> **TASK REQUIREMENTS**
Set out every line of the records below as a single numbered list, leaving out any blank lines.
####
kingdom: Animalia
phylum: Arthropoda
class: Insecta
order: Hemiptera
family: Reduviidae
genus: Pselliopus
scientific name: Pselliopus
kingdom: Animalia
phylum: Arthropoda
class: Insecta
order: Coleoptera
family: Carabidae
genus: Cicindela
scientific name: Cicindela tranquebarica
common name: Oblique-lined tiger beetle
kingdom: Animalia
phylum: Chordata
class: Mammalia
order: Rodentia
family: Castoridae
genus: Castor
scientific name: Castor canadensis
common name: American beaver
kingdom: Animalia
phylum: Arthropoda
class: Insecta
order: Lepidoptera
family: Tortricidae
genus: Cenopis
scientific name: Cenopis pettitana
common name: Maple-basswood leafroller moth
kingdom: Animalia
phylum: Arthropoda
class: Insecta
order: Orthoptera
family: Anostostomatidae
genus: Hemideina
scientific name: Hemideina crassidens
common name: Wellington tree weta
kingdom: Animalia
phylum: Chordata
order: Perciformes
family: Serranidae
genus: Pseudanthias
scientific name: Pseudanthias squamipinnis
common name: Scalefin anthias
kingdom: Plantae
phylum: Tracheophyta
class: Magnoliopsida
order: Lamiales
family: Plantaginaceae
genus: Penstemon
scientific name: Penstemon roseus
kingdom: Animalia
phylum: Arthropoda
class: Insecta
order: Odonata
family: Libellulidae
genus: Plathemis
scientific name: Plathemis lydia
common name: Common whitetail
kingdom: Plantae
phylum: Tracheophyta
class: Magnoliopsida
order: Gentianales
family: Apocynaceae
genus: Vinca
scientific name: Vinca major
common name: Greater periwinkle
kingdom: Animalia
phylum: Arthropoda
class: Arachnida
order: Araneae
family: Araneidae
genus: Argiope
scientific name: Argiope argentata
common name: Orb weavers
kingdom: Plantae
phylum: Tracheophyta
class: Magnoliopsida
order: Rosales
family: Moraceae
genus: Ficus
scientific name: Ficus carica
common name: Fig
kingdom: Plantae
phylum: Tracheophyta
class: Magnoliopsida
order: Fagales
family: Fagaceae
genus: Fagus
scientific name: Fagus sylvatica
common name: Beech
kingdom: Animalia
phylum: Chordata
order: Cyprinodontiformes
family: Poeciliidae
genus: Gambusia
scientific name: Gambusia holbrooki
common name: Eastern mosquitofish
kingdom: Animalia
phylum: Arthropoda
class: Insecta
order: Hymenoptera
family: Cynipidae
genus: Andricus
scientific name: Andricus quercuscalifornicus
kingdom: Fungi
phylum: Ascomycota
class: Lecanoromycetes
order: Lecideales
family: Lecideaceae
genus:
####
> **ANSWER TO THIS EXERCISE**
1. kingdom: Animalia
2. phylum: Arthropoda
3. class: Insecta
4. order: Hemiptera
5. family: Reduviidae
6. genus: Pselliopus
7. scientific name: Pselliopus
8. kingdom: Animalia
9. phylum: Arthropoda
10. class: Insecta
11. order: Coleoptera
12. family: Carabidae
13. genus: Cicindela
14. scientific name: Cicindela tranquebarica
15. common name: Oblique-lined tiger beetle
16. kingdom: Animalia
17. phylum: Chordata
18. class: Mammalia
19. order: Rodentia
20. family: Castoridae
21. genus: Castor
22. scientific name: Castor canadensis
23. common name: American beaver
24. kingdom: Animalia
25. phylum: Arthropoda
26. class: Insecta
27. order: Lepidoptera
28. family: Tortricidae
29. genus: Cenopis
30. scientific name: Cenopis pettitana
31. common name: Maple-basswood leafroller moth
32. kingdom: Animalia
33. phylum: Arthropoda
34. class: Insecta
35. order: Orthoptera
36. family: Anostostomatidae
37. genus: Hemideina
38. scientific name: Hemideina crassidens
39. common name: Wellington tree weta
40. kingdom: Animalia
41. phylum: Chordata
42. order: Perciformes
43. family: Serranidae
44. genus: Pseudanthias
45. scientific name: Pseudanthias squamipinnis
46. common name: Scalefin anthias
47. kingdom: Plantae
48. phylum: Tracheophyta
49. class: Magnoliopsida
50. order: Lamiales
51. family: Plantaginaceae
52. genus: Penstemon
53. scientific name: Penstemon roseus
54. kingdom: Animalia
55. phylum: Arthropoda
56. class: Insecta
57. order: Odonata
58. family: Libellulidae
59. genus: Plathemis
60. scientific name: Plathemis lydia
61. common name: Common whitetail
62. kingdom: Plantae
63. phylum: Tracheophyta
64. class: Magnoliopsida
65. order: Gentianales
66. family: Apocynaceae
67. genus: Vinca
68. scientific name: Vinca major
69. common name: Greater periwinkle
70. kingdom: Animalia
71. phylum: Arthropoda
72. class: Arachnida
73. order: Araneae
74. family: Araneidae
75. genus: Argiope
76. scientific name: Argiope argentata
77. common name: Orb weavers
78. kingdom: Plantae
79. phylum: Tracheophyta
80. class: Magnoliopsida
81. order: Rosales
82. family: Moraceae
83. genus: Ficus
84. scientific name: Ficus carica
85. common name: Fig
86. kingdom: Plantae
87. phylum: Tracheophyta
88. class: Magnoliopsida
89. order: Fagales
90. family: Fagaceae
91. genus: Fagus
92. scientific name: Fagus sylvatica
93. common name: Beech
94. kingdom: Animalia
95. phylum: Chordata
96. order: Cyprinodontiformes
97. family: Poeciliidae
98. genus: Gambusia
99. scientific name: Gambusia holbrooki
100. common name: Eastern mosquitofish
101. kingdom: Animalia
102. phylum: Arthropoda
103. class: Insecta
104. order: Hymenoptera
105. family: Cynipidae
106. genus: Andricus
107. scientific name: Andricus quercuscalifornicus
108. kingdom: Fungi
109. phylum: Ascomycota
110. class: Lecanoromycetes
111. order: Lecideales
112. family: Lecideaceae
113. genus:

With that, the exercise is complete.